++++ Verilen metin

Tarman 22 Haziran'da Takvim gazetesinde "Dört Cani Bombacı Türkiye'ye Sızdı" haberinde bombacılardan biri olarak yer aldı.
Gazetenin "dört intihar bombacısı" diye hedef gösterdikleri arasında Haber Diyarbakır'dan gazeteci Bilal Tanrıverdi de vardı.
Haber üzerine Tarman hem hukuki süreç başlattı, hem yaşadıklarını İnsan Hakları Derneği'nde (İHD) bir basın açıklamasıyla kamuoyuyla paylaştı. Tarman'la haberin yayınlanmasının ardından yaşadıklarını konuştuk.
Neden Diyarbakır'daydınız?

++++++++
++++ Alıştırma verileri

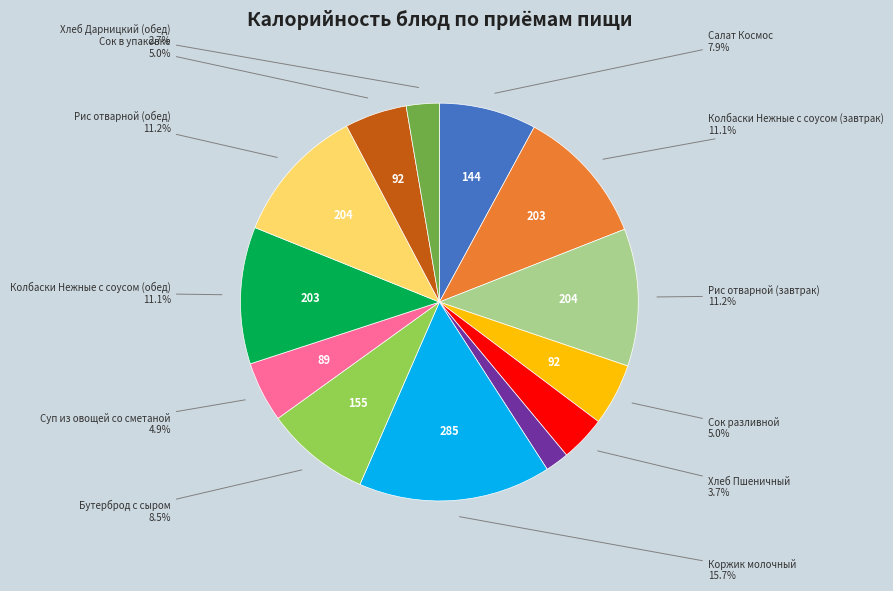

To the nearest percent, what is the difference between the largest and smallest slice percentages?

14%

++++++++

- Görev listesi:
1. Lütfen verilen metinden "Haber üzerine Tarman" ile başlayıp "Neden Diyarbakır'daydınız?" ifadesine kadar süren bölümü hiç değiştirmeden çıkarın.
2. Verilen metne göre Tarman, yaşadıklarını hangi kuruluşta yaptığı bir basın açıklamasıyla kamuoyuyla paylaştı?

- Görev yanıtları:
1.
Haber üzerine Tarman hem hukuki süreç başlattı, hem yaşadıklarını İnsan Hakları Derneği'nde (İHD) bir basın açıklamasıyla kamuoyuyla paylaştı. Tarman'la haberin yayınlanmasının ardından yaşadıklarını konuştuk.
Neden Diyarbakır'daydınız?

2. İnsan Hakları Derneği'nde (İHD).